The city has released a draft report on air quality in the buildings that Summer Solstice Celebration organizers hope to use for a year-round community arts center. The report, completed by Trak Environmental Group at the end of January, showed negligible levels of air contamination in the smaller of the two buildings at 631 Garden St. A person would have less than a one-in-a-million additional chance of getting cancer if they breathed that building’s air 150 days a year for 10 years, according to the report.

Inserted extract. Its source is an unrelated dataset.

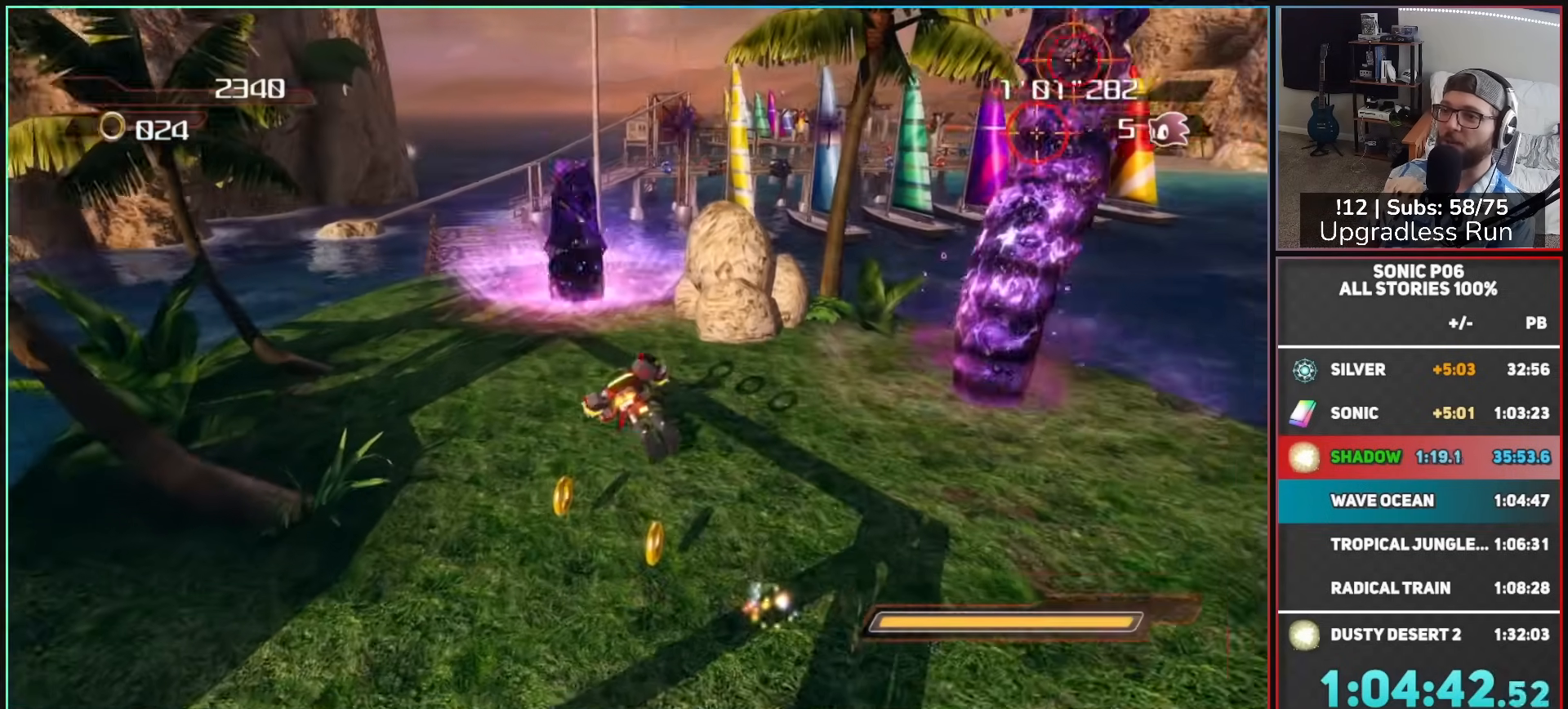
{"buttons": [], "left_stick": "up-left", "right_stick": "center"}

However, the sampling showed a slightly elevated risk in the other building – the larger, brick building, referred to in the report as Building No. 1. Whether someone spends 150 days a year there for 10 years, or 90 days a year for five years, the additional chance of getting cancer in Building No. 1 is, according to the report, somewhere between one in a million and one in 100,000.
The calculation of risk purportedly reflects the cumulative hazard from four volatile organic compounds (VOCs)-tetrachloroethene, methylene chloride, carbon disulfide, and 1,3-butadiene-whose concentrations inside the building were greater than in an ambient air quality sample taken upwind. The latter three were found in only one of the three rooms tested in the brick building, while tetrachloroethene was in all of them. The chemical vapors are presumed to be remnants of the decades during which the site was used as a refueling station for the city’s motor pool.
The Independent reported on March 14 that air contamination might defer the dream of a Community Arts Center, quoting City Redevelopment Supervisor Brian Bosse as saying it would take one to two years, or more, to clean the site sufficiently for the buildings to be used as planned. Between 1988 and 2003, the city had removed tons of soil as well as six underground fuel tanks from the site. Then last year, petroleum gas and vapor were again detected in the soil, just as Solstice organizers, with financial backing from the Redevelopment Agency, were preparing to refurbish the buildings. Bosse also declined to hand over the report or its air contamination statistics to The Independent – saying that the report “probably won’t be made public” – but he did so after The Independent filed a California Public Records Act request with the city. A final report is expected Monday, March 23.
“Do those seem like reasons to lock the place up?” Patrick Davis, of the Solstice Board of Directors, asked rhetorically when told of the statistics. Some on the board have previously suggested that forces within the city were trying to torpedo the project at that location. “Now that the information is out there, people can discuss it and make their own decisions,” said Davis. “I hope it can be quickly remediated and we can make a community arts center there that really serves the community.”